Heat the oven to 180°C (160° fan) 350°F gas 4. Line 2 baking trays with non-stick baking paper.
3.
Peel the apples and cut off the sides in four large chunks, discarding the cores. Thinly slice each large piece of apple.
4.
Using a 5cm|2" round cookie cutter, cut round discs out of the apple slices.
5.
Toss the apple rounds with the lemon juice.
6.
Mix together the sugar and cinnamon and set aside.
7.
Roll out the dough thinly on a lightly floured surface.
8.
Cut out rounds about 6cm-7cm| 2 1/2"-2 3/4" in diameter and place on the baking trays.
9.
Coat a few apple slices at a time in the cinnamon-sugar mixture.
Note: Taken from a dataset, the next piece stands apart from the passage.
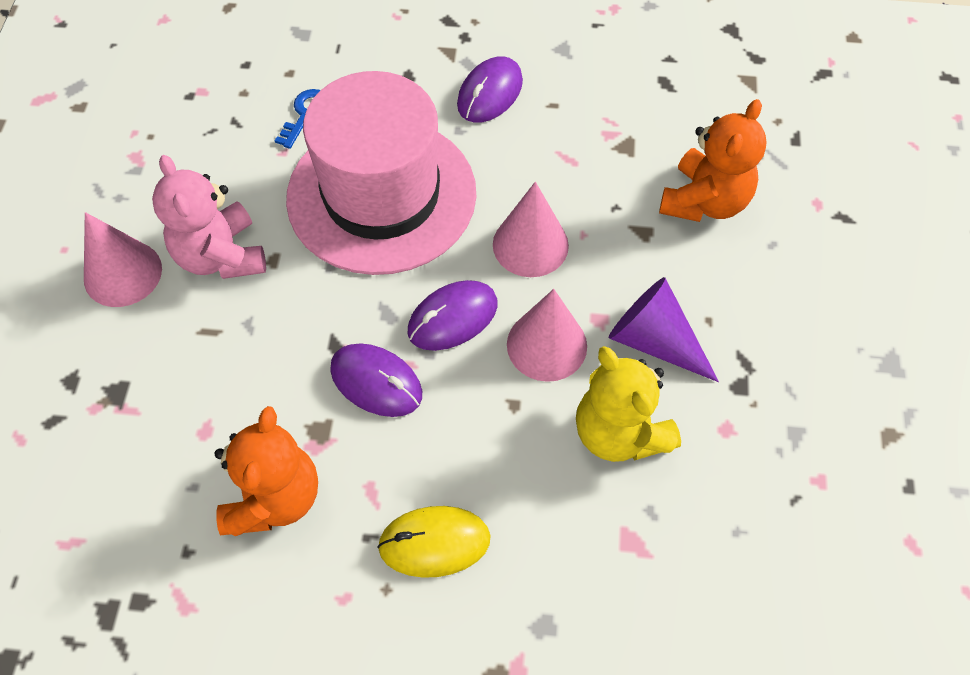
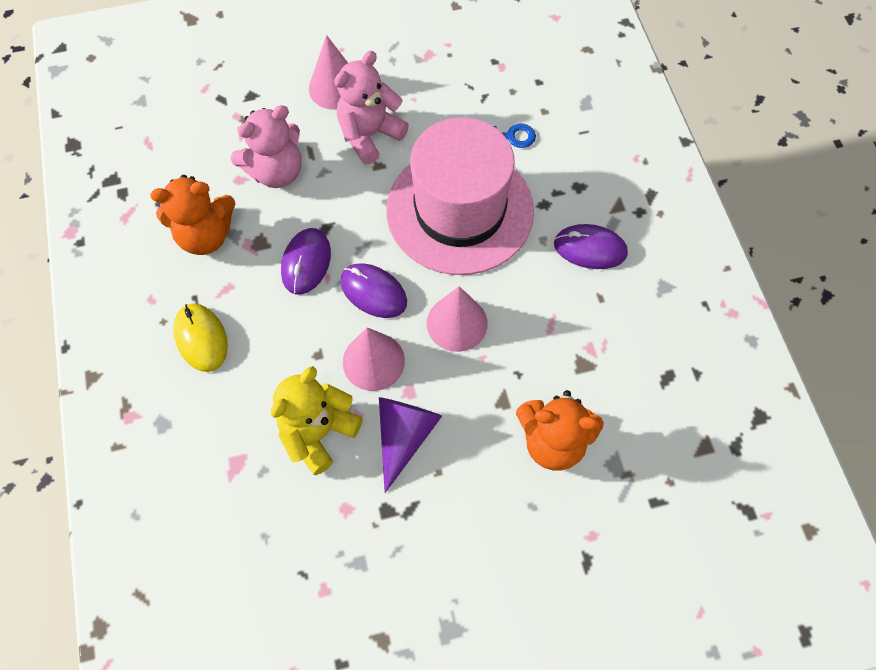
camera: 70 degrees right, 5 degrees up
none -> pink teddy bear [231,105,302,188]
Place a few slices on top of a round of dough.
10.
For the lattice: beat together the butter and almond paste until smooth.
11.
Beat in the egg yolks, one at a time until well combined, then beat in the flour until blended.
12.
Spoon into a piping bag and pipe a lattice pattern over the top of each tart.
13.
Bake for 20-25 minutes until golden brown. Cool on the baking trays for 15 minutes, then place on a wire rack to cool completely.